I just finished Alice in Wonderland for one of my lit classes. I'd read it before in undergrad, but for some reason, the richness of the parody and symbolism was more obvious to me this time around. Which always surprises me - while I think a lot has changed since I've graduated from college, I think because I spent it mostly doing the same stuff over and over, at least intellectually or academically, I'm not necessarily conscious that I've become, well, more intellectually developed or that my brain capacity has changed in any way. When you're 8, the amount you change in 5 years to 13 is tangible and chartable- a clear jump. From 21 to 26, I'm not sure it's something I've noticed as much.
Fitting perhaps, considering Alice is so much about growing up, and the trials and tribulations of growing up fast in a world that is confusing and daunting.
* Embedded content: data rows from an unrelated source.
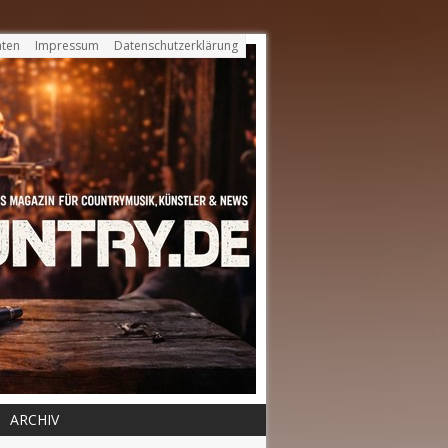
ten
Impressum
Datenschutzerklärung
ARCHIV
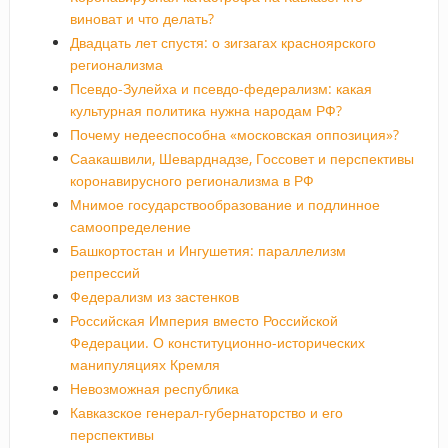
виноват и что делать?
Двадцать лет спустя: о зигзагах красноярского
регионализма
Псевдо-Зулейха и псевдо-федерализм: какая
культурная политика нужна народам РФ?
Почему недееспособна «московская оппозиция»?
Саакашвили, Шеварднадзе, Госсовет и перспективы
коронавирусного регионализма в РФ
Мнимое государствообразование и подлинное
самоопределение
Башкортостан и Ингушетия: параллелизм
репрессий
Федерализм из застенков
Российская Империя вместо Российской
Федерации. О конституционно-исторических
манипуляциях Кремля
Невозможная республика
Кавказское генерал-губернаторство и его
перспективы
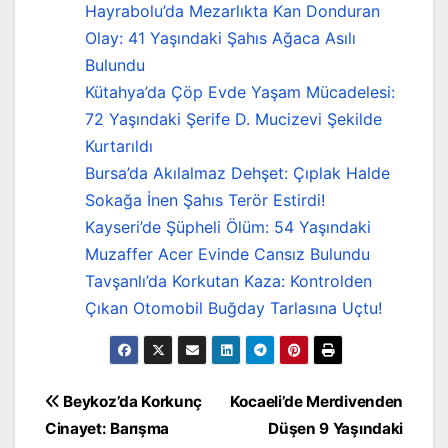
Hayrabolu’da Mezarlıkta Kan Donduran
Olay: 41 Yaşındaki Şahıs Ağaca Asılı
Bulundu
Kütahya’da Çöp Evde Yaşam Mücadelesi:
72 Yaşındaki Şerife D. Mucizevi Şekilde
Kurtarıldı
Bursa’da Akılalmaz Dehşet: Çıplak Halde
Sokağa İnen Şahıs Terör Estirdi!
Kayseri’de Şüpheli Ölüm: 54 Yaşındaki
Muzaffer Acer Evinde Cansız Bulundu
Tavşanlı’da Korkutan Kaza: Kontrolden
Çıkan Otomobil Buğday Tarlasına Uçtu!
Yazı
Beykoz’da Korkunç
Kocaeli’de Merdivenden
Cinayet: Barışma
Düşen 9 Yaşındaki
gezinmesi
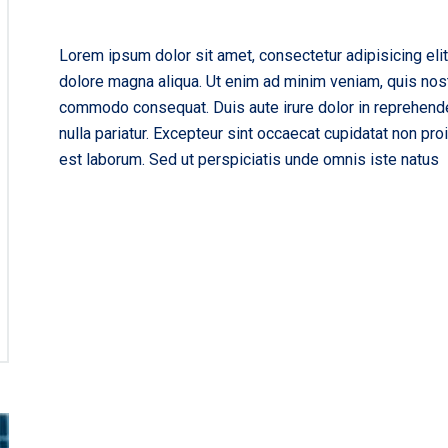
Lorem ipsum dolor sit amet, consectetur adipisicing eli
dolore magna aliqua. Ut enim ad minim veniam, quis nostr
commodo consequat. Duis aute irure dolor in reprehenderi
nulla pariatur. Excepteur sint occaecat cupidatat non proi
est laborum. Sed ut perspiciatis unde omnis iste natus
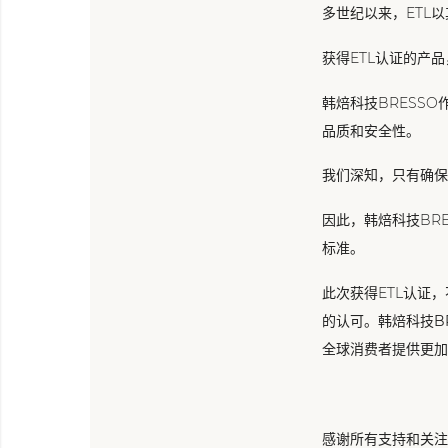
多世纪以来，ETL
获得ETL认证的产
韩焙科技BRESS
品质和安全性。
我们深知，只有确保
因此，韩焙科技BR
标准。
此次获得ETL认证
的认可。
韩焙科技B
全球消费者提供更加
感谢所有支持和关注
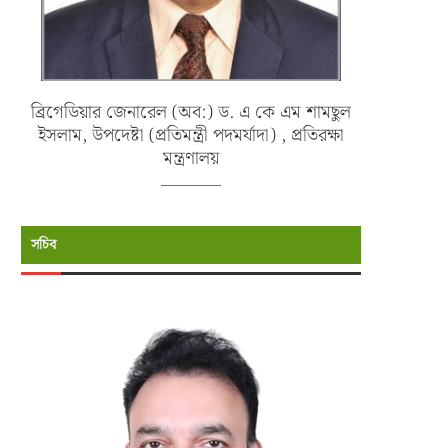
ব্রিগেডিয়ার জেনারেল (অব:) ড. এ কে এম শামছুল
ইসলাম, উপদেষ্টা (প্রতিমন্ত্রী পদমর্যাদা) , প্রতিরক্ষা
মন্ত্রণালয়
সচিব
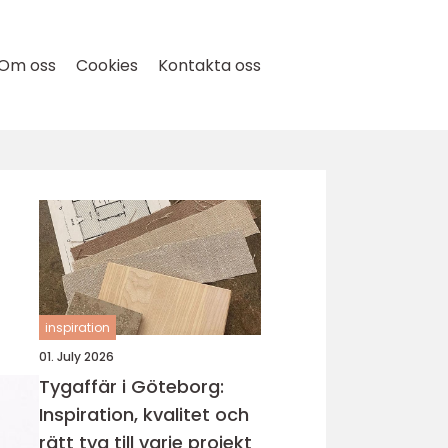
Om oss
Cookies
Kontakta oss
inspiration
01. July 2026
Tygaffär i Göteborg:
Inspiration, kvalitet och
rätt tyg till varje projekt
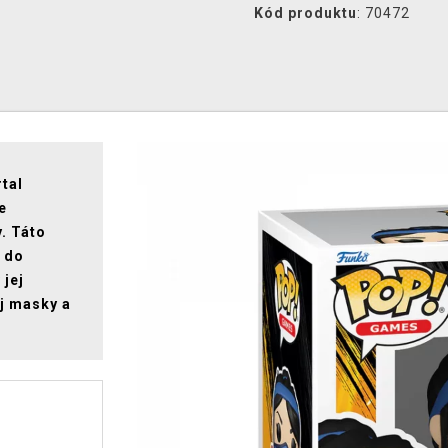
Kód produktu
: 70472
tal
e
y. Táto
í do
 jej
j masky a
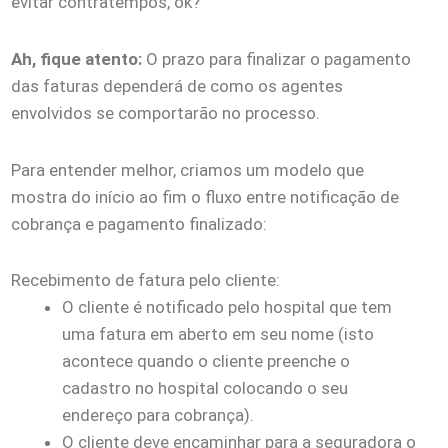
evitar contratempos, ok?
Ah, fique atento:
O prazo para finalizar o pagamento
das faturas dependerá de como os agentes
envolvidos se comportarão no processo.
Para entender melhor, criamos um modelo que
mostra do início ao fim o fluxo entre notificação de
cobrança e pagamento finalizado:
Recebimento de fatura pelo cliente:
O cliente é notificado pelo hospital que tem
uma fatura em aberto em seu nome (isto
acontece quando o cliente preenche o
cadastro no hospital colocando o seu
endereço para cobrança).
O cliente deve encaminhar para a seguradora o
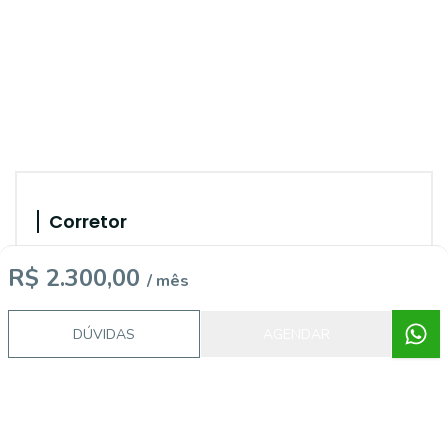
Corretor
R$ 2.300,00
/ mês
DÚVIDAS
AGENDAR
AREA 38 IMOBILIARIA LTDA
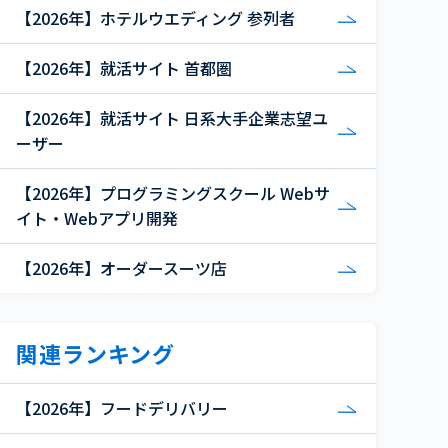
【2026年】ホテルウエディング 参列者
【2026年】就活サイト 首都圏
【2026年】就活サイト 日系大手企業志望ユ
ーザー
【2026年】プログラミングスクール Webサ
イト・Webアプリ開発
【2026年】オーダースーツ店
関連ランキング
【2026年】フードデリバリー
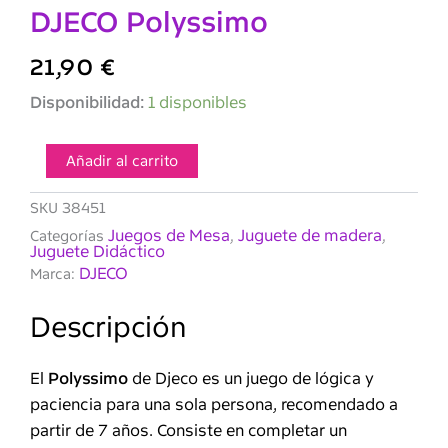
DJECO Polyssimo
21,90
€
DJECO
Disponibilidad:
1 disponibles
Polyssimo
cantidad
Añadir al carrito
SKU
38451
Juegos de Mesa
Juguete de madera
Categorías
,
,
Juguete Didáctico
DJECO
Marca:
Descripción
El
Polyssimo
de Djeco es un juego de lógica y
paciencia para una sola persona, recomendado a
partir de 7 años. Consiste en completar un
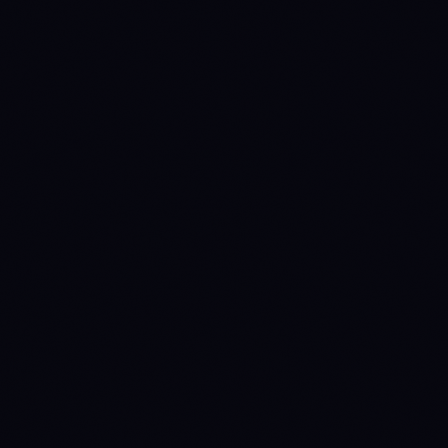
0.1653 LINK
0.1389 LINK
0.1126 LINK
0.0979 LINK
0.0862 LINK
68000
52000
49600
33600
Source:
Binance 1D
· last candle
2026-08-09 00:00 UTC
КАК РАБОТАЕТ ANNY LINE →
NO READ
NO READ
LINK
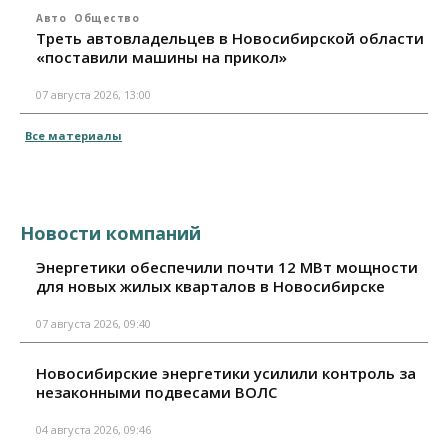
Авто
Общество
Треть автовладельцев в Новосибирской области
«поставили машины на прикол»
07 августа 2026, 13:00
Все материалы
Новости компаний
Энергетики обеспечили почти 12 МВт мощности
для новых жилых кварталов в Новосибирске
07 августа 2026, 09:40
Новосибирские энергетики усилили контроль за
незаконными подвесами ВОЛС
04 августа 2026, 09:46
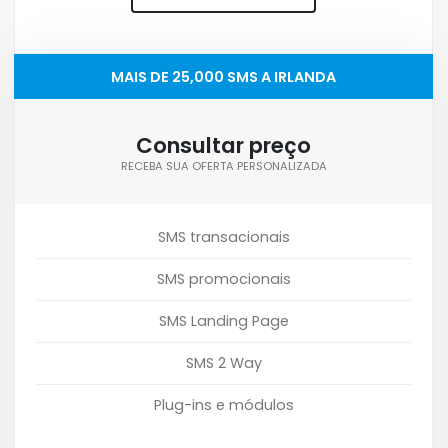
MAIS DE 25,000 SMS A IRLANDA
Consultar preço
RECEBA SUA OFERTA PERSONALIZADA
SMS transacionais
SMS promocionais
SMS Landing Page
SMS 2 Way
Plug-ins e módulos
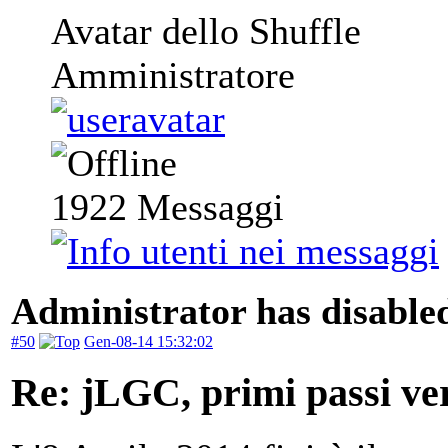
Avatar dello Shuffle
Amministratore
1922
Messaggi
Administrator has disabled
#50
Gen-08-14 15:32:02
Re: jLGC, primi passi ver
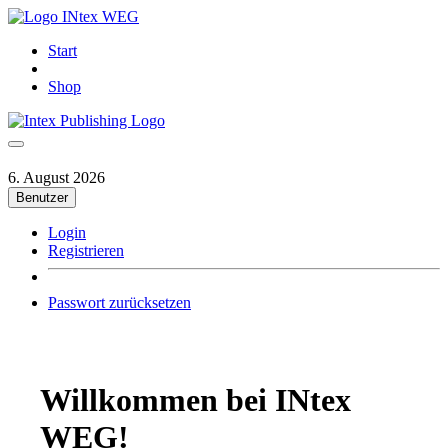
INtex WEG
Start
Shop
6. August 2026
Benutzer
Login
Registrieren
Passwort zurücksetzen
Willkommen bei INtex
WEG!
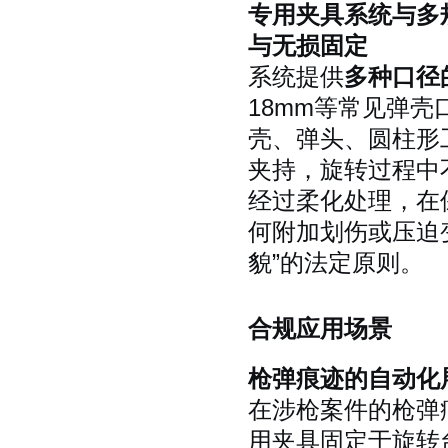
专用夹具系统与多
与无损固定
系统提供
多种口径
18mm等常见弹壳
壳、弹头、圆柱形
夹持，旋转过程中
经过柔化处理，在
何附加划伤或压迫
貌”的法定原则。
合规应用场景
枪弹痕迹的自动化
在涉枪案件的枪弹
用夹具固定于旋转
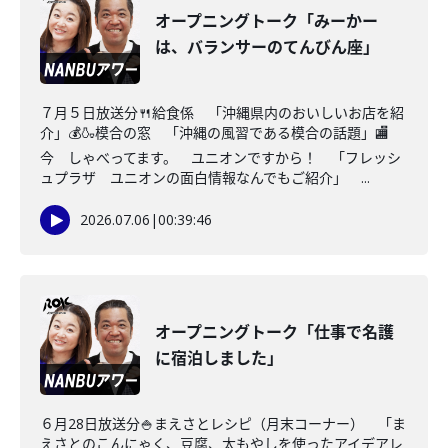
オープニングトーク「みーかー
は、バランサーのてんびん座」
７月５日放送分🍴給食係 「沖縄県内のおいしいお店を紹
介」💰🍶模合の窓 「沖縄の風習である模合の話題」🏬
今 しゃべってます。 ユニオンですから！ 「フレッシ
ュプラザ ユニオンの面白情報なんでもご紹介」 ...
2026.07.06
|
00:39:46
オープニングトーク「仕事で名護
に宿泊しました」
６月28日放送分🍚まえさとレシピ（月末コーナー） 「ま
えさとのこんにゃく、豆腐、太もやしを使ったアイデアレ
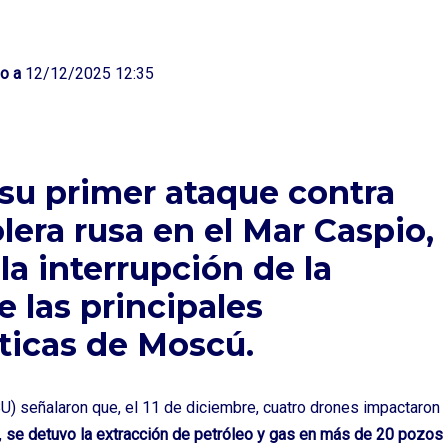
o a
12/12/2025 12:35
 su primer ataque contra
lera rusa en el Mar Caspio,
la interrupción de la
 las principales
ticas de Moscú.
U) señalaron que, el 11 de diciembre, cuatro drones impactaron
,
se detuvo la extracción de petróleo y gas en más de 20 pozos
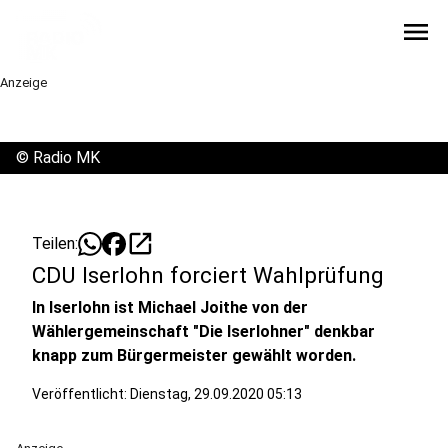
menu
Anzeige
©
Radio MK
open_in_new
Teilen:
CDU Iserlohn forciert Wahlprüfung
In Iserlohn ist Michael Joithe von der
Wählergemeinschaft "Die Iserlohner" denkbar
knapp zum Bürgermeister gewählt worden.
Veröffentlicht:
Dienstag, 29.09.2020 05:13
If you've never read Alice as an adult, I would pick it up. It's a fast read - less than 100 pages with pictures - and kinda fun. I remember as a kid watching the Disney cartoon and then their Sunday night movie version and being completely FREAKED OUT, and in a way, reading it now still makes me feel like its uncanny and gives me shivers. Like the crazy Queen of Hearts and the Hatter and March Hare stuffing the doormouse into a teapot. Stuff like that creeped the shit out of me. Oh, and I was really disturbed by the scene in the cartoon movie with the flowers who call her a weed, but I was relieved that it wasn't in the actual book. My conclusion is that reading Alice is very much like the actual experience of life it's an allegory to. As a kid, sort of terrifying and upsetting; as an adult, kinda whimsical and fun to look back on. I totally am never letting my kids watch that movie. I don't think you're ready for that until you're older. That and the psychedelic elephant dream in Dumbo. Totally not kid friendly.